Un primo piatto semplice e gustoso che ci riporta ai tempi della nonna, quando bastava poco per allietare i commensali e dare loro l'energia per affrontare le fredde giornate d'inverno o il duro lavoro nei campi e nei boschi. La nonna riutilizzava il pane raffermo con l'aggiunta di qualche cubetto di speck, un uovo e un po' di latte per mettere insieme i canederli, i tipici gnocconi dei masi di montagna.

E come vuole la tradizione, prepariamo i Knodel in questi primi giorni dell'anno così da riscaldrci insieme a un gioioso bicchiere di vino della casa.

CANEDERLI DI PATATE
INGREDIENTI
1 kg di patate
sale
3 panini all'olio
mezzo litro di latte
150 g di pancetta
2 cipolle
prezzemolo
erba cipollina
farina bianca q.b.
1 uovo
100 g di burro
3 fette di pane casareccio
noce moscata
Lessare le patate e appena pronte pelarle e passarle con lo schiacciapatate (o con le mani). Mettere i panini all'olio a bagno nel latte.

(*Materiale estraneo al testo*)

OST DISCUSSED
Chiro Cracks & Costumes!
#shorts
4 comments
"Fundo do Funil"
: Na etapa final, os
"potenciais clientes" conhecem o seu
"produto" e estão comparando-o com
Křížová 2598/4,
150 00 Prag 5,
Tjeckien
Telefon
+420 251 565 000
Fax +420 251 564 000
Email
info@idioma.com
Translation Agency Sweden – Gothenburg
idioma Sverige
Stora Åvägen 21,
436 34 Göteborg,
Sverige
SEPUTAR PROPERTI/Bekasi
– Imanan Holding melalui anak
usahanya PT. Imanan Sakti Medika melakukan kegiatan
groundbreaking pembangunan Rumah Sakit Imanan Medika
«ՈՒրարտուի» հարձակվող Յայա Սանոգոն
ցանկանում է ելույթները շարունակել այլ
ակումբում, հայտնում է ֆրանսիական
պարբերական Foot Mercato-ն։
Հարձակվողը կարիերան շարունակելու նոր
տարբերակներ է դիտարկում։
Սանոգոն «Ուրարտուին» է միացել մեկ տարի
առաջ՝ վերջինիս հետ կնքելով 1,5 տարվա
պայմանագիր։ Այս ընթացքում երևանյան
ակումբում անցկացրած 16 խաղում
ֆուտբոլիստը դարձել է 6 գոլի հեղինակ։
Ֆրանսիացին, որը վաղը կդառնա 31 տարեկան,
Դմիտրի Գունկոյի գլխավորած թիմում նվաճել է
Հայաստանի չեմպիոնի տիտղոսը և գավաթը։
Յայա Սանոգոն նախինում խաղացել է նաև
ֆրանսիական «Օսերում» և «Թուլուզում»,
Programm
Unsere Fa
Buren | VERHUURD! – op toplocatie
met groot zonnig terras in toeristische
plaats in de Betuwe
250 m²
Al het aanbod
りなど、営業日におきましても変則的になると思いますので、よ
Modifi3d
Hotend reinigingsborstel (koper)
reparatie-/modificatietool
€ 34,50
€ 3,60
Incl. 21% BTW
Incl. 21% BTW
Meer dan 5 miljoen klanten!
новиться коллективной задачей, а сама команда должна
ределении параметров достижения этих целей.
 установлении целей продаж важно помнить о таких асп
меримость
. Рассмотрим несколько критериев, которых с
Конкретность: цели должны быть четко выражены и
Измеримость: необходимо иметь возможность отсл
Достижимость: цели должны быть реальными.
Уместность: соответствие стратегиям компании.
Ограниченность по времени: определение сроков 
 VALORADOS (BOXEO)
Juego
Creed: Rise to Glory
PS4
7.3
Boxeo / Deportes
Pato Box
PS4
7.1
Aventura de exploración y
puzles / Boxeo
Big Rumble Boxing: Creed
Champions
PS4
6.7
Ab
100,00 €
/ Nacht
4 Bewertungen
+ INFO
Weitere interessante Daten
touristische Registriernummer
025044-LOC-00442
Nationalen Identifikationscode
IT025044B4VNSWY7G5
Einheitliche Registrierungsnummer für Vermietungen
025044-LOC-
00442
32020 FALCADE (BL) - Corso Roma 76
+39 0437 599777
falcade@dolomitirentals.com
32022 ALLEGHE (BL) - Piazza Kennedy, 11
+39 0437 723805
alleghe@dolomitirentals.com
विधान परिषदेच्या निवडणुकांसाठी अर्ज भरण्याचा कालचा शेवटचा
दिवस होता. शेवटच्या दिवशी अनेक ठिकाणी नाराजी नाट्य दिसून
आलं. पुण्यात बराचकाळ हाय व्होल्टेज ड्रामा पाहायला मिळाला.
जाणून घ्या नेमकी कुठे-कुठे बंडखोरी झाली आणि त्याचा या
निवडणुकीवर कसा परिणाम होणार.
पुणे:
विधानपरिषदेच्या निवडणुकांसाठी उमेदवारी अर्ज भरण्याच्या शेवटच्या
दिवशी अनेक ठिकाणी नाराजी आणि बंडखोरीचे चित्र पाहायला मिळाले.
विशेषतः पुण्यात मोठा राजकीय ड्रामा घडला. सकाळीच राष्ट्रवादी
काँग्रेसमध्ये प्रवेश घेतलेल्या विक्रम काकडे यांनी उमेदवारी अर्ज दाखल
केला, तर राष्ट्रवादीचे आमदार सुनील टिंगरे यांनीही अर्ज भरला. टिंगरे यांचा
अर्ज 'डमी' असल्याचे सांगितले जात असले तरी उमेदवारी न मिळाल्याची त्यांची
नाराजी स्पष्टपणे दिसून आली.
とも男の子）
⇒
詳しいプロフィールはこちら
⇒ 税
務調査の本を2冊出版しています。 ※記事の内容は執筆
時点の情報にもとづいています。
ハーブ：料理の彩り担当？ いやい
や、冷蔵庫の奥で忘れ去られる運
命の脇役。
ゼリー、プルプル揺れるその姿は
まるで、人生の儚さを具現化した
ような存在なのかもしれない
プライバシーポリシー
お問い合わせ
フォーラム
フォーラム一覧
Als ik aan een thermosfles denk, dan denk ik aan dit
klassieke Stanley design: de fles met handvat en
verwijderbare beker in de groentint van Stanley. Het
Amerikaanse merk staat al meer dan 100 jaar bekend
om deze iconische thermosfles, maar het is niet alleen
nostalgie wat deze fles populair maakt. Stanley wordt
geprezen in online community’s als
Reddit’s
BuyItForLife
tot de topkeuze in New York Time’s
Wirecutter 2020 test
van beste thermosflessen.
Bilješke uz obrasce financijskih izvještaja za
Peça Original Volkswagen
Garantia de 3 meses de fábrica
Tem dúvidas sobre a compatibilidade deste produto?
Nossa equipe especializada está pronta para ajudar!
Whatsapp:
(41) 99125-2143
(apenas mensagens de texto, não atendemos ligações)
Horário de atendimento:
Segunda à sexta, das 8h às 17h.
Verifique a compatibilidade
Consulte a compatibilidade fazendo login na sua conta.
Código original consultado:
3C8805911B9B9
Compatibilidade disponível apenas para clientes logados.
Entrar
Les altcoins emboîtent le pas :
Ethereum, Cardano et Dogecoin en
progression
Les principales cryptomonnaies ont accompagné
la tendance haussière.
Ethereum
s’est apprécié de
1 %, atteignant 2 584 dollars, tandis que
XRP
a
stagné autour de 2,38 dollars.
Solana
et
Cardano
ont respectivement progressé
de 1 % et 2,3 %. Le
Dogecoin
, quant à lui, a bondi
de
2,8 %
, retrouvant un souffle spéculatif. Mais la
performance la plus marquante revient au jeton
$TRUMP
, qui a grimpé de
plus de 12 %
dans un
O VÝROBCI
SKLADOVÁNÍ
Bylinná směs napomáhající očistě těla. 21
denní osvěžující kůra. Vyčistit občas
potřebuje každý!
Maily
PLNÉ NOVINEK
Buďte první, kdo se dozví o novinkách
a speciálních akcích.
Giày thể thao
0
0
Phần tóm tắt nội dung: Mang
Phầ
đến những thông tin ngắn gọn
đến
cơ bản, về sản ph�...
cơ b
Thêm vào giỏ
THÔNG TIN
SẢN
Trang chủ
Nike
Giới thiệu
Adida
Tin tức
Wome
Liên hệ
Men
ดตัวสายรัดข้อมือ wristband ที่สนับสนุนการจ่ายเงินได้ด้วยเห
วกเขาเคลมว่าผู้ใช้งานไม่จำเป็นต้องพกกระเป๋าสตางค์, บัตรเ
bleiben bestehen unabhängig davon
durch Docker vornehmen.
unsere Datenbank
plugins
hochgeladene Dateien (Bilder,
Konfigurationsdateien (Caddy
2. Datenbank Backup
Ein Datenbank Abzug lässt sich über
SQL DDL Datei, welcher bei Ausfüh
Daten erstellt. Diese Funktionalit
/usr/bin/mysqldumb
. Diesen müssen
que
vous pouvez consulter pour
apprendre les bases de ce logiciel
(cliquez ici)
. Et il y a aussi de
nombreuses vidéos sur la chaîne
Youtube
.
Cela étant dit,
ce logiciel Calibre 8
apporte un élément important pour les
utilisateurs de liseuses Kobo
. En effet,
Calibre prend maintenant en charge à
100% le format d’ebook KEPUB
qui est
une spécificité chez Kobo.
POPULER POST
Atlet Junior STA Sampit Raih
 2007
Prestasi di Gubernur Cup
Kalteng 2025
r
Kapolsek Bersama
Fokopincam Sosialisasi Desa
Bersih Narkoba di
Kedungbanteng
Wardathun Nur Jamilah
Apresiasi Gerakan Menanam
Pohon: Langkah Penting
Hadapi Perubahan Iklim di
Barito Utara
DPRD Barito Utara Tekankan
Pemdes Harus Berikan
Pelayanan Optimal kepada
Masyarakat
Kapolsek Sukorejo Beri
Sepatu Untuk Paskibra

Tagliare la cipolla e la pancetta a dadini e mettere insieme in una padella a tostare. Unire il soffritto al passato di patate e aggiungere prezzemolo e l'erba cipollina. Lavorare bene il composto fino ad ottenere una pasta il più possibile omogenea. Incorporare quindi la farina e l'uovo.
Fare fondere 20 g di burro in una padella. Tagliare a dadini il pane casareccio e metterlo a tostare per 5 minuti nel burro spumeggiante. Unire il casareccio e i panini ammorbiditi nel latte e ben strizzati al composto di patate. Insaporire con un pizzico di sale e un pizzico di noce moscata.
Portare ad ebollizione abbondante acqua salata. Formare con il composto i canederli (quelli DOC sono di 5-6 cm). Lessare i Knodel nell'acqua bollente per circa 20 minuti. Appena pronti, scolare l'acqua e metterli al caldo sul un letto di burro fuso (i rimanenti 80 g).
Una tradizione che si perde nella notte dei tempi ma che non finisce mai di deliziare i palati...buon appetito!!!